Exercise
Reproduce every line of the data below word for word, omitting the pictures from your answer.

(Extracted data entries)
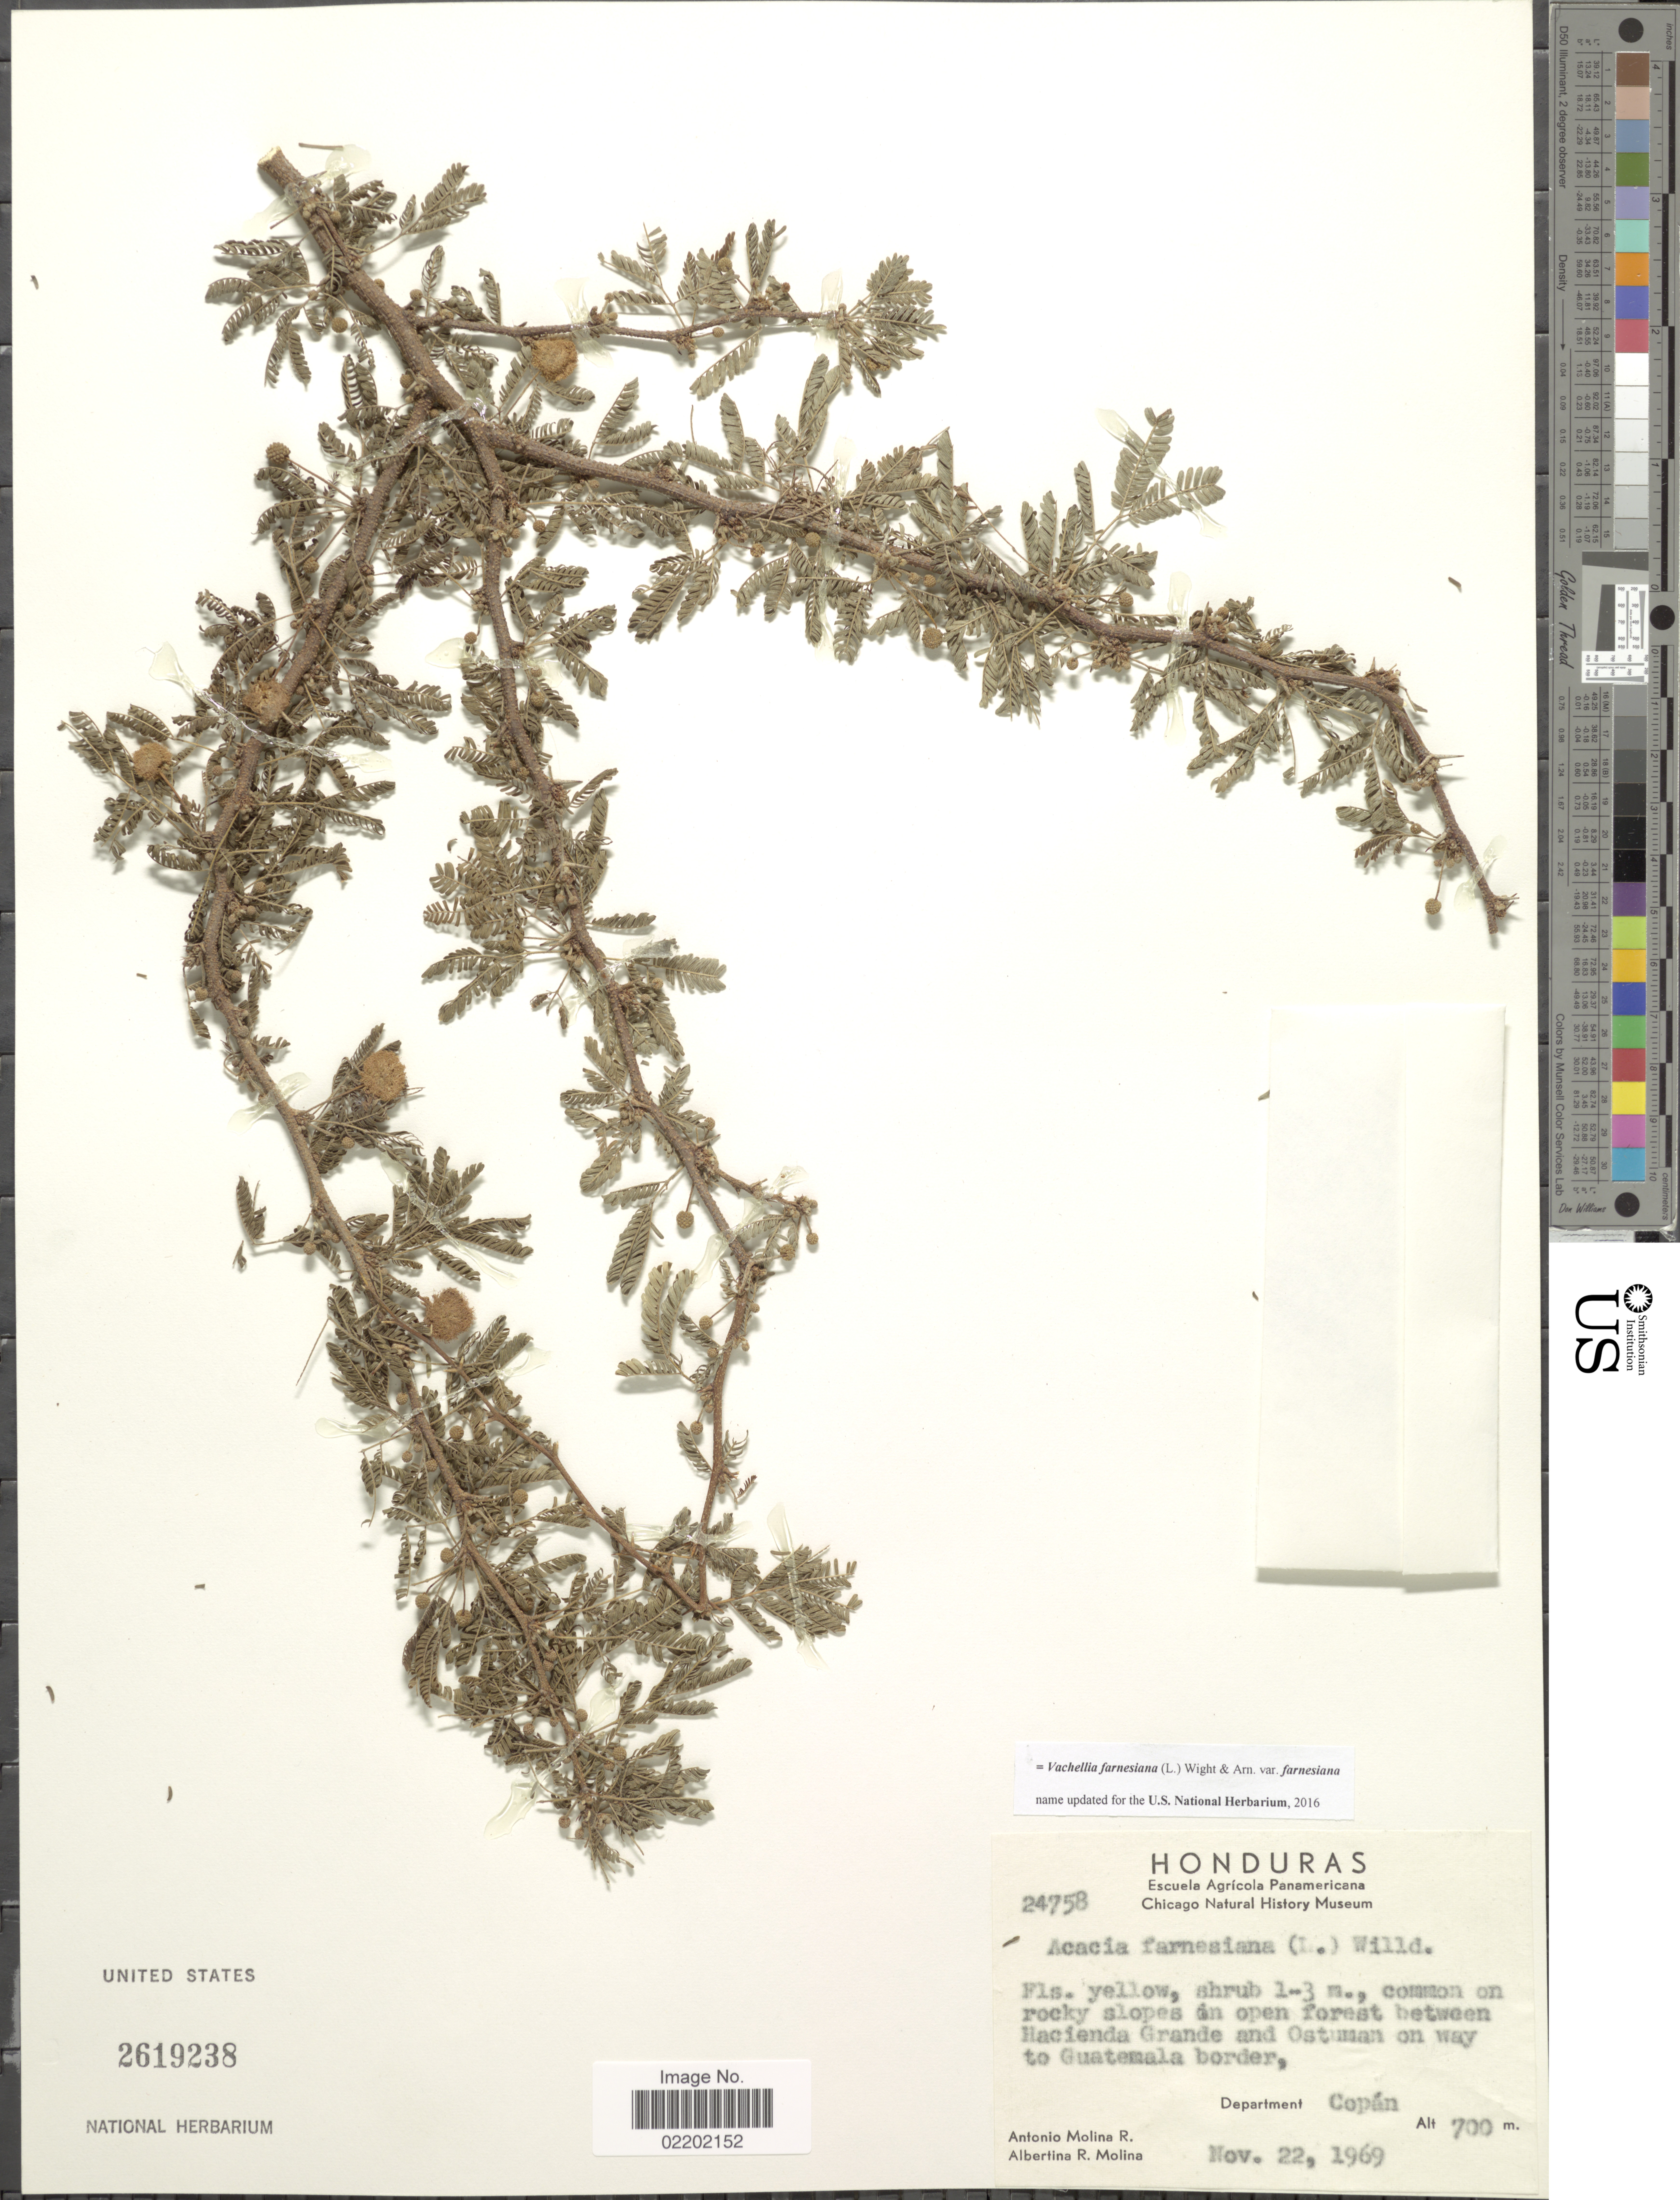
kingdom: Plantae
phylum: Tracheophyta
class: Magnoliopsida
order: Fabales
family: Fabaceae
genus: Vachellia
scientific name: Vachellia farnesiana var. farnesiana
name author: (L.) Wight & Arn.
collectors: A. Molina R. & A. R. Molina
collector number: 24758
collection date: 1969-11-22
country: Honduras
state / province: Copán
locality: Common on rocky slopes in open forest between Hacienda Grande and Ostuman on way to Guatemala border, Department Copán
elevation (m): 700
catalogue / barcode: US 2619238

Solution to this task
kingdom: Plantae
phylum: Tracheophyta
class: Magnoliopsida
order: Fabales
family: Fabaceae
genus: Vachellia
scientific name: Vachellia farnesiana var. farnesiana
name author: (L.) Wight & Arn.
collectors: A. Molina R. & A. R. Molina
collector number: 24758
collection date: 1969-11-22
country: Honduras
state / province: Copán
locality: Common on rocky slopes in open forest between Hacienda Grande and Ostuman on way to Guatemala border, Department Copán
elevation (m): 700
catalogue / barcode: US 2619238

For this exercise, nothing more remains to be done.